This is tricky: an aerospace company just rebranded to RTX.

General
This is tricky: an aerospace company just rebranded to RTX.

Aerospace company Raytheon Technologies has changed its name to "RTX," the same name given to Nvidia's past several generations of GeForce graphics cards. The move is a way to distinguish the company's commercial aerospace dealings from its defense-based activities. But Nvidia got there first.

RTX in the PC gaming world has always been synonymous with Jensen Huang and his brand of ray-tracing related technology. In other words, it makes reflections look gorgeous and GPUs look hot.

RTX, on the other hand, deals in things like airplanes, advanced materials, and missiles; to put RTX's size in perspective, this is a company that provides products to the US Department of Defense and 90% of civilian space launches and currently "protects" about half the world's population.

Nvidia realizing this name change is like a kindergartner seeing the biggest kid on the playground rocking up in the same Fortnite t-shirt as him. It's a nightmare.

In other words, despite Nvidia's market cap of about $1 trillion, RTX's market cap is $149 billion, and in a fist fight, RTX, with its literal cannon, might have the upper hand.

It is interesting to note that Nvidia currently has a trademark dedicated to GeForce RTX, the status of which is currently "Opposition Pending." This means that the trademark application is under review by the Trademark Office and that one or more companies are challenging Nvidia's right to use it, but no ruling has yet been issued.

However, this will remain the case after 2020, and it cannot be confirmed whether Raytheon is involved.

By all appearances, Nvidia has had previous dealings with the former Raytheon Technologies, which used Nvidia GPUs in the defense industry; Nvidia also uses RTX in its enterprise Ada GPU and Quadro products, and Raytheon is well.

I would like to think that RTX has permission to use the Green Team acronym.

To be fair, trademark issues are unlikely to arise in this case.
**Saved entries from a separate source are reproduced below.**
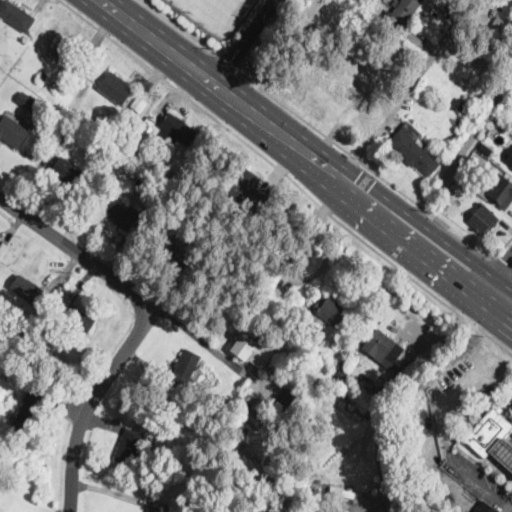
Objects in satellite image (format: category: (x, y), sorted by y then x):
building: (402, 12)
park: (216, 13)
building: (404, 13)
building: (16, 15)
building: (15, 16)
road: (178, 26)
building: (504, 31)
road: (244, 43)
building: (62, 50)
building: (69, 56)
road: (229, 63)
building: (42, 77)
building: (115, 87)
building: (115, 88)
building: (59, 89)
building: (27, 100)
building: (28, 101)
building: (139, 102)
building: (464, 107)
road: (392, 113)
building: (178, 128)
building: (178, 129)
building: (12, 131)
building: (12, 132)
building: (66, 134)
building: (114, 137)
road: (292, 146)
building: (413, 148)
building: (414, 149)
building: (485, 150)
building: (135, 152)
road: (460, 154)
building: (509, 159)
building: (509, 160)
building: (127, 167)
building: (65, 170)
building: (66, 174)
building: (136, 174)
road: (287, 174)
road: (377, 174)
building: (248, 187)
building: (247, 190)
building: (501, 190)
building: (502, 191)
building: (122, 214)
building: (120, 215)
building: (483, 219)
building: (483, 219)
road: (325, 233)
building: (177, 250)
building: (179, 252)
road: (79, 254)
road: (502, 262)
road: (497, 271)
building: (29, 289)
building: (28, 291)
road: (502, 292)
building: (332, 311)
road: (496, 311)
building: (333, 313)
building: (78, 320)
building: (21, 331)
building: (378, 344)
building: (383, 347)
building: (252, 350)
building: (253, 350)
building: (186, 364)
building: (185, 368)
building: (23, 386)
building: (28, 404)
road: (90, 404)
building: (287, 406)
building: (30, 408)
building: (371, 414)
building: (254, 417)
building: (254, 418)
building: (488, 430)
building: (488, 431)
road: (447, 442)
building: (128, 446)
building: (129, 447)
building: (298, 448)
building: (503, 452)
building: (21, 462)
road: (432, 465)
building: (396, 487)
building: (345, 494)
building: (324, 500)
building: (289, 504)
building: (157, 506)
building: (158, 507)
building: (484, 507)
building: (484, 508)
building: (308, 510)
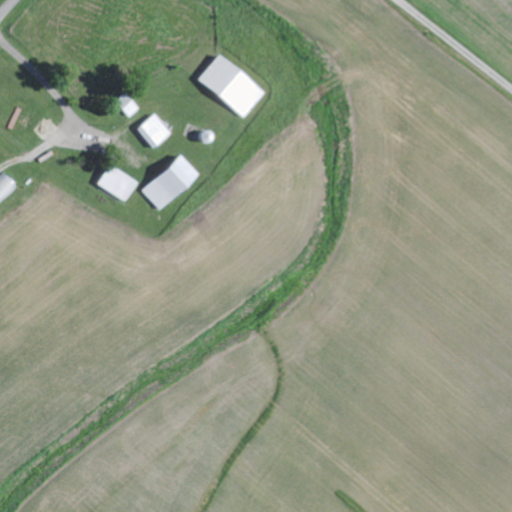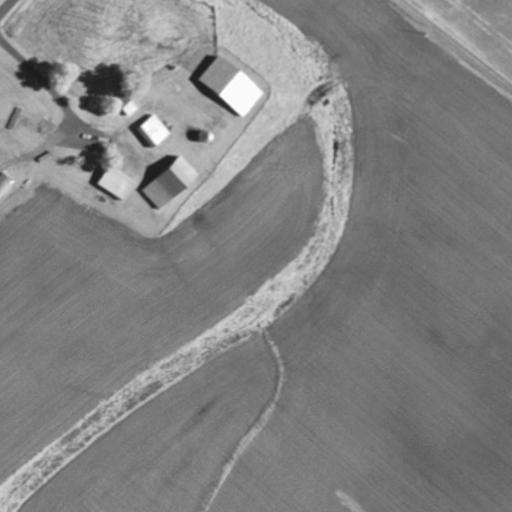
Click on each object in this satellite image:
road: (7, 8)
road: (456, 43)
building: (228, 87)
building: (125, 106)
building: (151, 132)
building: (166, 183)
building: (113, 184)
building: (5, 188)
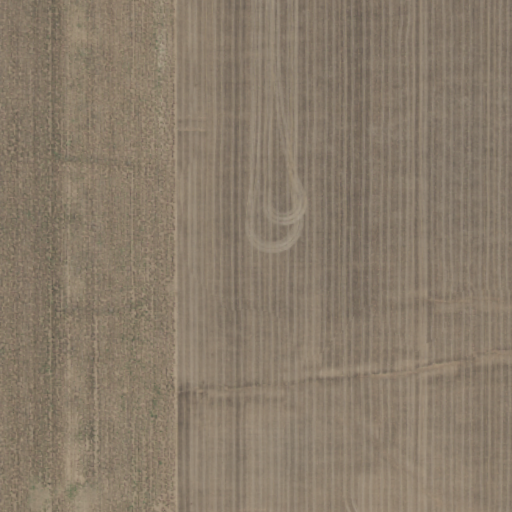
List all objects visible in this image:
crop: (333, 255)
crop: (77, 256)
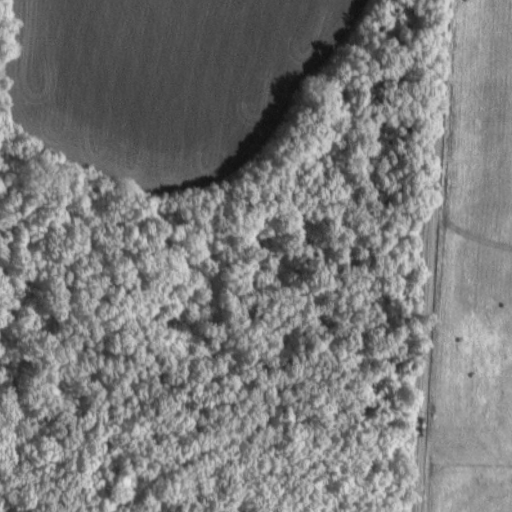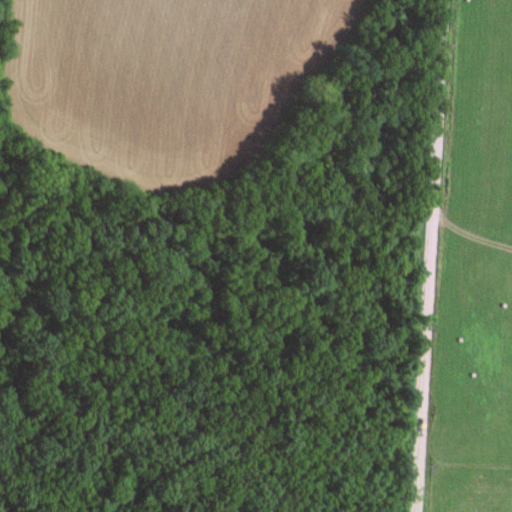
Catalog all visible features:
road: (429, 256)
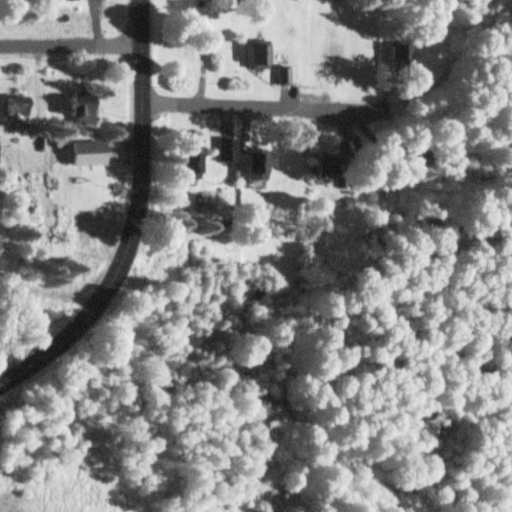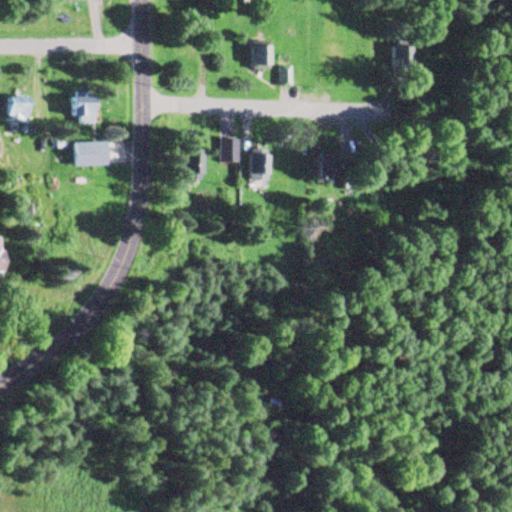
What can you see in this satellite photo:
building: (57, 0)
road: (36, 45)
building: (396, 56)
building: (252, 57)
building: (327, 57)
building: (72, 108)
building: (9, 109)
road: (322, 112)
building: (81, 154)
building: (221, 158)
building: (407, 159)
building: (182, 167)
building: (250, 168)
building: (320, 168)
road: (120, 204)
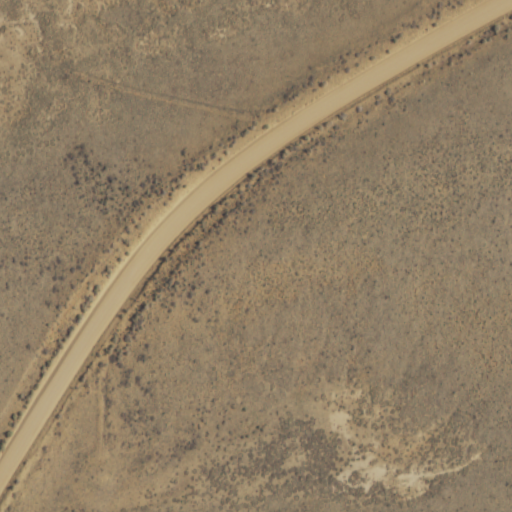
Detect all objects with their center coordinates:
road: (209, 191)
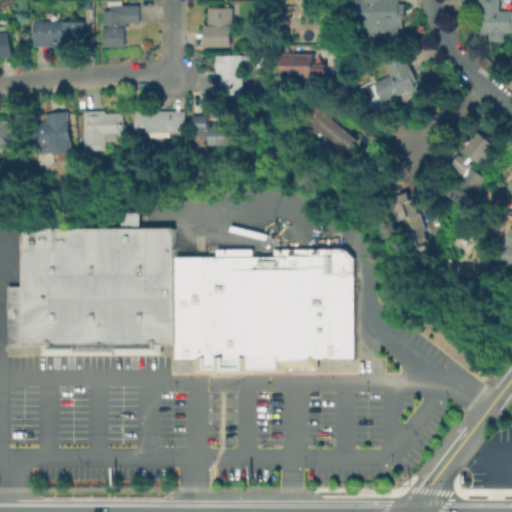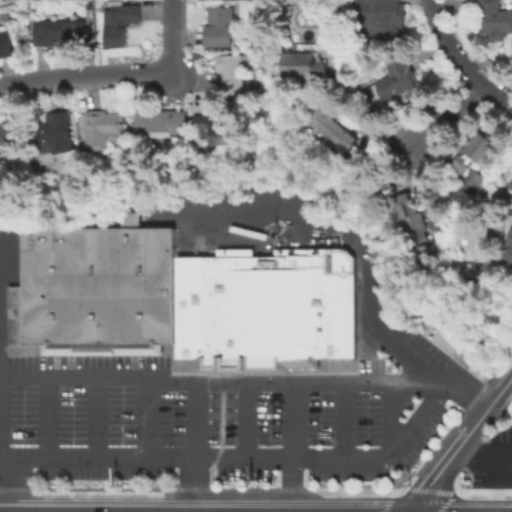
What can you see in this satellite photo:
building: (292, 6)
building: (371, 17)
building: (376, 19)
building: (492, 19)
building: (494, 19)
building: (117, 22)
building: (119, 22)
building: (217, 26)
building: (219, 26)
building: (57, 30)
building: (56, 32)
road: (174, 33)
building: (5, 42)
building: (4, 45)
road: (457, 61)
building: (300, 65)
building: (302, 66)
building: (233, 72)
building: (229, 73)
road: (85, 75)
building: (396, 78)
building: (389, 85)
road: (447, 115)
building: (158, 120)
building: (160, 120)
building: (100, 128)
building: (101, 128)
building: (329, 129)
building: (211, 130)
building: (213, 130)
building: (332, 130)
building: (9, 132)
building: (10, 133)
building: (51, 133)
building: (53, 133)
building: (476, 145)
building: (470, 167)
building: (465, 177)
building: (509, 183)
road: (148, 201)
building: (129, 217)
building: (409, 219)
building: (412, 223)
building: (507, 237)
building: (506, 250)
building: (232, 251)
building: (96, 286)
building: (179, 299)
building: (263, 308)
building: (11, 314)
road: (503, 381)
road: (221, 382)
parking lot: (230, 416)
road: (387, 417)
road: (46, 418)
road: (94, 418)
road: (145, 418)
road: (341, 418)
road: (292, 419)
road: (190, 420)
road: (244, 420)
road: (443, 434)
road: (473, 449)
road: (449, 451)
road: (503, 452)
road: (244, 458)
road: (494, 481)
road: (292, 484)
road: (455, 484)
road: (191, 485)
road: (195, 488)
road: (429, 489)
road: (484, 491)
road: (397, 492)
road: (445, 502)
road: (385, 503)
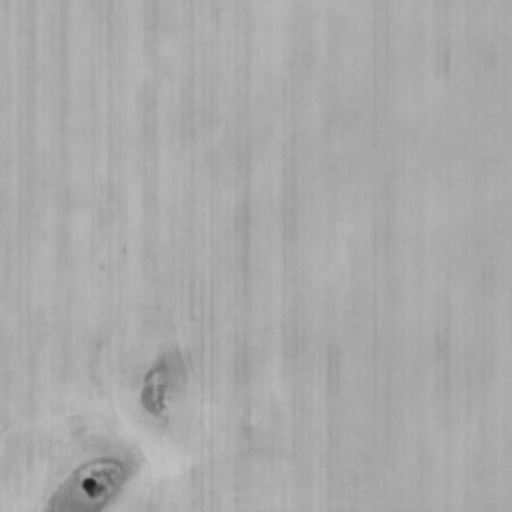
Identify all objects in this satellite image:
building: (85, 490)
road: (70, 499)
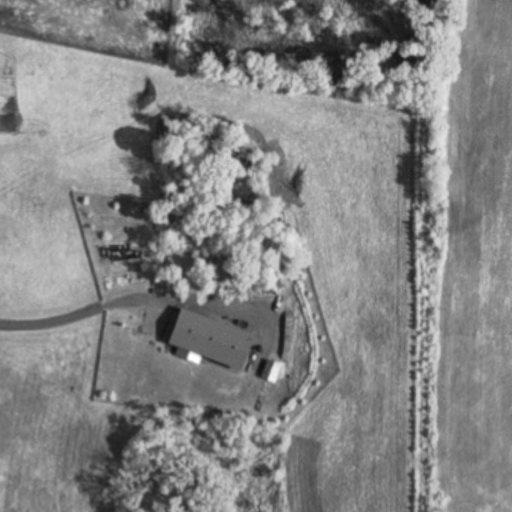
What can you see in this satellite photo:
road: (77, 311)
building: (216, 340)
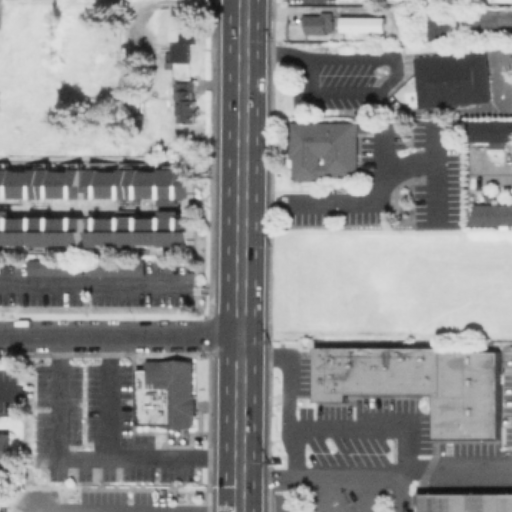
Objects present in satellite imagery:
building: (356, 0)
building: (418, 0)
building: (472, 22)
building: (317, 23)
building: (318, 23)
building: (361, 23)
building: (363, 23)
building: (442, 25)
building: (180, 42)
building: (180, 43)
road: (374, 53)
building: (454, 78)
building: (451, 79)
building: (187, 100)
building: (183, 101)
building: (490, 132)
building: (491, 133)
building: (323, 149)
building: (325, 149)
road: (383, 150)
road: (433, 172)
road: (492, 173)
building: (95, 183)
building: (98, 183)
road: (345, 200)
building: (491, 214)
building: (494, 215)
building: (96, 229)
building: (41, 231)
building: (140, 231)
road: (239, 255)
building: (57, 270)
building: (121, 270)
road: (90, 283)
road: (119, 334)
building: (375, 369)
building: (357, 370)
building: (388, 370)
building: (405, 370)
building: (428, 370)
building: (329, 373)
building: (418, 382)
road: (57, 388)
road: (9, 390)
building: (164, 393)
building: (168, 393)
building: (468, 395)
road: (287, 410)
road: (389, 428)
building: (4, 448)
road: (113, 456)
road: (375, 477)
building: (465, 502)
building: (466, 502)
road: (79, 512)
road: (168, 512)
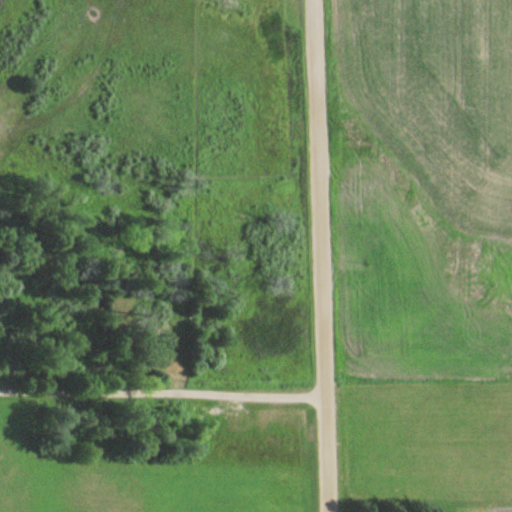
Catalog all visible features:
road: (323, 255)
road: (163, 391)
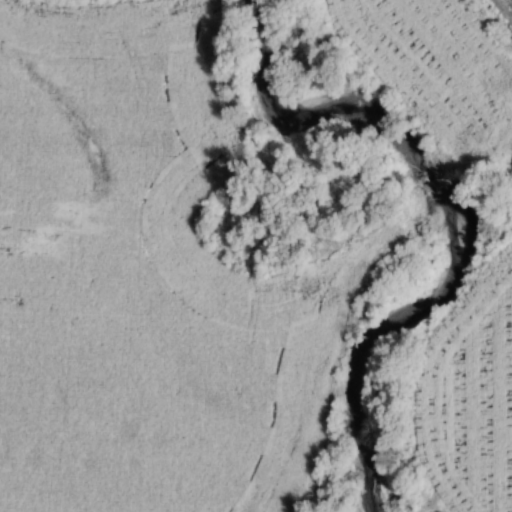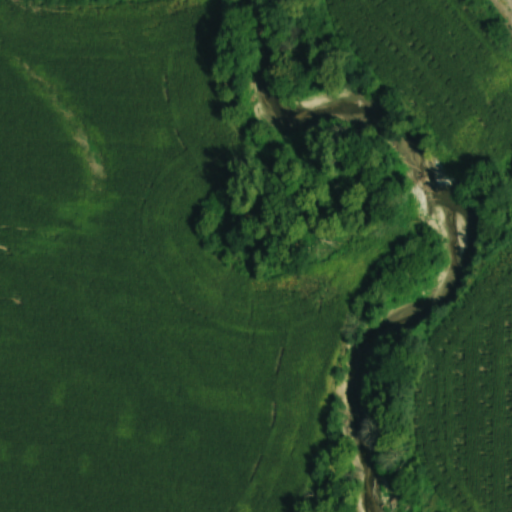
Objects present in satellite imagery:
railway: (506, 6)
Generally speaking, this is because as long as the products in question are in sufficiently different industries, there is no risk of them being mistaken for each other. We don't know; it could happen that you order what you think is a GPU and it turns out to be a Battleship Helm motherboard.

However, both companies have a big focus on AI, and a large portion of the RTX site talks about machine learning; pitted against Nvidia's well-known AI obsession, the two companies might butt heads somewhere in this regard.